Limiting global warming to 2°C or less will require global emissions of greenhouse gases to be deeply reduced by 2050. This will require a profound transformation of how energy is supplied and used around the world. The DDPP is charting the path to this transformation, starting now, one country at a time.
Deep decarbonization pathways fill a key gap in climate policy. Within countries, they provide a critical, missing long-term framework for informing and coordinating policy and business decisions. Internationally, they provide a transparent benchmark for evaluating national commitments.
DDPP research teams study decarbonization in their own countries. Each team defines its own pathways to a low carbon energy system that still provides all the energy services their society needs, taking into account current infrastructure, natural resources, and stage of socio-economic development.
The country research teams are building a new global knowledge base for decarbonization, transparently sharing results, data, and methods. The DDPP has developed a unique set of analytical tools for combining and comparing individual country pathways, allowing the global impact to be more clearly seen.

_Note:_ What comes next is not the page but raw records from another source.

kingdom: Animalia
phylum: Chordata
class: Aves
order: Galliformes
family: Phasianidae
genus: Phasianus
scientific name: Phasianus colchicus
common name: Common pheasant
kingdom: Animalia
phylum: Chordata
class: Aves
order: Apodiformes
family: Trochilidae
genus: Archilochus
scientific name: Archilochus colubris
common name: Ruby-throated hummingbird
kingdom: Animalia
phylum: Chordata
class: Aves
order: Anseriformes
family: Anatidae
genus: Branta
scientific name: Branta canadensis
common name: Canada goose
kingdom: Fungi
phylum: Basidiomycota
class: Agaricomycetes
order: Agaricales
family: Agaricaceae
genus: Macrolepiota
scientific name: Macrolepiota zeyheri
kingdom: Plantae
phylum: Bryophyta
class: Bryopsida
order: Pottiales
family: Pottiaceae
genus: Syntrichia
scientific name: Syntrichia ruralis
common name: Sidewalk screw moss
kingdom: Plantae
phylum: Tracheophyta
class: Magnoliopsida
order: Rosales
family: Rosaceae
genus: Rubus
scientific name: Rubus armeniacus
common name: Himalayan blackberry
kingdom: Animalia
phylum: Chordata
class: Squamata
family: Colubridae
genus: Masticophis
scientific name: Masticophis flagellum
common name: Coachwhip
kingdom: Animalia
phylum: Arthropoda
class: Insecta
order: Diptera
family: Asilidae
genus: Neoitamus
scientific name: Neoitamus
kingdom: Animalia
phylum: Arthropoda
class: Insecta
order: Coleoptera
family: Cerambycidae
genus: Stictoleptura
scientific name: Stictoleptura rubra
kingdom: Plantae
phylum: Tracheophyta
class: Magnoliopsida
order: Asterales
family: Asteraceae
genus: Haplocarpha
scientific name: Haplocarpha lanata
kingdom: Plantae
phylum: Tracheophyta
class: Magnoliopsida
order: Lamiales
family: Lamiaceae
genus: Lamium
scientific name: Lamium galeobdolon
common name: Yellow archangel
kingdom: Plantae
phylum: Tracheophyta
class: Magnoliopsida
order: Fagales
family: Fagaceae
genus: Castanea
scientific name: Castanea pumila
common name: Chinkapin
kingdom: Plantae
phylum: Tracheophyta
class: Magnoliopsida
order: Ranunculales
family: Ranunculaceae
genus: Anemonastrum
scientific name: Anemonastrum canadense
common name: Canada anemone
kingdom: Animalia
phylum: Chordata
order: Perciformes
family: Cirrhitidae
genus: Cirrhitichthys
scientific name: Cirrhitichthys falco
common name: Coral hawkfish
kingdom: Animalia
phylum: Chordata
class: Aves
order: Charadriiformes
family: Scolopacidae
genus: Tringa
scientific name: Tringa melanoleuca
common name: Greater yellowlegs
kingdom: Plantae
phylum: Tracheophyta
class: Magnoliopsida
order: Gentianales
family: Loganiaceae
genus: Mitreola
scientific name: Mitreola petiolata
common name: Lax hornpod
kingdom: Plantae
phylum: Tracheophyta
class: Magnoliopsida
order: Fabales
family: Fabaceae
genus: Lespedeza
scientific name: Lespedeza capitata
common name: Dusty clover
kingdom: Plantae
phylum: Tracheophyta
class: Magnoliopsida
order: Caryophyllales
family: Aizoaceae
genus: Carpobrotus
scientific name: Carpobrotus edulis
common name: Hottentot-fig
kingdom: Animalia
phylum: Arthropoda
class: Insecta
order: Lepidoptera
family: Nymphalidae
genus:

The DDPP identifies problems and finds solutions on the road to deep decarbonization. The pathways are rigorous, detailed, sector-by-sector descriptions of what deep decarbonization requires in each country over time, in terms of technologies, infrastructure, investment needs, and international support.
The DDPP is already changing the climate policy discussion both within countries and among them. By showing concretely how 2°C can be achieved and what the enabling conditions are, it is altering the focus from incremental change to transformation, and shining a bright new light on the benefits of cooperation.